Now thankfully, I’m aware that the goal of Fabric is to have more of a Power BI style experience, so I’m able to quickly orient myself and realize it is showing me a subset of functionality instead of a singular tool. I also see “?experience=data-warehouse” in the URL which is also a hint. So, I go ahead and click on the warehouse button, hoping this is what I need to upload my data. Unfortunately, I get a warning.

The warning says I need to upgrade to a free trial. But I just signed up for the free trial! Reading the description, I realize that I need to assign my personal workspace to the premium capacity provided by the free trial. This is a little confusing, and at first I had assumed I ran into a bug. I click upgrade and it works.

Finding where to put the data

Next it asks me for the name of my warehouse. I choose “MTG Test” and cross my fingers. Overall it seems to work. Again, I’m presented with some default buttons in the middle. I see options for dataflows and pipelines, and I assume those are intended for pulling data from an existing source, not uploading data. I also see an option for sample data, which I really appreciate for ease of learning.

I see Get Data in the top left, which I find comforting because it looks a lot like Get Data for Power BI, so let’s take a look. Unfortunately, it’s the same 2 buttons. So, we are at a bit of an impasse.

I click on the dataflow piece, but I’m starting to feel out of my depth. If my data already existed somewhere, I’d be fine, but it doesn’t. I have to figure out how to get the data into the data lake. So I back up a bit and then Bing “Fabric file upload”. The second option is documentation on “Options to get data into the Fabric Lakehouse”.

The first option shows how to do it in the lakehouse explorer. I go back to my warehouse explorer, looking for the tables folder, but it’s not there. I see a schemas folder, which I assume is maybe a rename like how they recently renamed datasets to semantic models. I assume that maybe schemas are different than tables and that I need to find a more detailed article on Lakehouse Explorer. It probably takes me a full minute to realize that a warehouse and a lakehouse are not the same thing, and that I’m probably in a different tool.

So, I backup again and search for the more specific query “fabric warehouse upload”. I see an article called “Tutorial: Ingest data into a Warehouse in Microsoft Fabric”. I quickly scan the article and see it suggesting using a pipeline to pull in data from blob storage. So I know that’s an option, but I’m under the vague impression that there should be a way to upload the data directly in the explorer.

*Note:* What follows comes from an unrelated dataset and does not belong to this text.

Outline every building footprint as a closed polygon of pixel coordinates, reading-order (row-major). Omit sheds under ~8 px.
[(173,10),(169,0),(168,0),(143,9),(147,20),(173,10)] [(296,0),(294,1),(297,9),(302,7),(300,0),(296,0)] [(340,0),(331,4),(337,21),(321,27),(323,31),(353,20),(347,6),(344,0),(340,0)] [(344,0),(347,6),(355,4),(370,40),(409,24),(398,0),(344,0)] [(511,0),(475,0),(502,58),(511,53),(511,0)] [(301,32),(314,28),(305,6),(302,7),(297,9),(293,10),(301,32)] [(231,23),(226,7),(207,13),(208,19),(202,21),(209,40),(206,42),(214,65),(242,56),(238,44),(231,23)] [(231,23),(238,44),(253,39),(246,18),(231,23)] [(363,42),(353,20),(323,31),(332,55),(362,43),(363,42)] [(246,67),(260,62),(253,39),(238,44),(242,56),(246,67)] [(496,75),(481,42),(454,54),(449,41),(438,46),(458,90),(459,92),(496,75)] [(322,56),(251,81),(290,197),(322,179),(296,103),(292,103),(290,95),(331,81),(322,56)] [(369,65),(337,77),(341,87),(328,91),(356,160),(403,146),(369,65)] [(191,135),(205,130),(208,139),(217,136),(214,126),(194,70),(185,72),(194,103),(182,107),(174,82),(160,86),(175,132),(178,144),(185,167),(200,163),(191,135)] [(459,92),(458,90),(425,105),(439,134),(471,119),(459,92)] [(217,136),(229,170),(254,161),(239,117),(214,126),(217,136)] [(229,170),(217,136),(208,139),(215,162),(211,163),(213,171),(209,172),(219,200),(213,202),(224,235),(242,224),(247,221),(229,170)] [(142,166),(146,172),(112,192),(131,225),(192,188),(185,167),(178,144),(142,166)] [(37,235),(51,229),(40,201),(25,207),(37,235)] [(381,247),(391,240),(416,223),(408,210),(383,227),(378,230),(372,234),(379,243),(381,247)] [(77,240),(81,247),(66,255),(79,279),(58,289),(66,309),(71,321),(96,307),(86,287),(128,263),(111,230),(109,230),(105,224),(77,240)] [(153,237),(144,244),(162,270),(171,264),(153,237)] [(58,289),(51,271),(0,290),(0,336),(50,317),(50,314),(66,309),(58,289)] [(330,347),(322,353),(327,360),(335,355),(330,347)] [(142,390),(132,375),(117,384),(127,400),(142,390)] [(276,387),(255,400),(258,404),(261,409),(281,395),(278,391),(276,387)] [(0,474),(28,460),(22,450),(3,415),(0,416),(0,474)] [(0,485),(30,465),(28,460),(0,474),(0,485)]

Giving up and trying again

I dig around in Bing some more and I find another article called “Bring your data to OneLake with Lakehouse”. From demos I’ve seen of OneLake, it’s supposed to work kinda like One Drive. At this point I know I’m misunderstanding something about the distinction between a warehouse and a lakehouse, but I decide to just give up and try to upload data to a lakehouse. The naming requirements are more strict so I make MTG_Test.

I got to get data, I see the option to upload files. I upload a 10 gigabyte file and it works! Next week I’ll figure out how to do something with it.

Summary

Setting up the fabric trial was extremely easy and well documented. As far as I can tell, there’s a lot of getting started documentation for Fabric, but I wish it was surfaced or advertised a bit better. I run into a lot of frustration trying to just upload a file, in part because I don’t have a good understanding of the architecture and because my use case is a bit odd.

Overall, I’m feeling a bit disheartened, but I have to remind myself that I ran into a lot of the same frustrations learning Power BI. Some of that was the newness, some of that is learning anything, and some of that I expect the product team will smooth out over time.

I also acknowledge that I’d probably have an easier time if I just sat down and went through the learning paths and the tutorials. In practice though, a lot of times when I’m learning a new technology I like to see how quickly I can get my hands dirty, and then back up as necessary.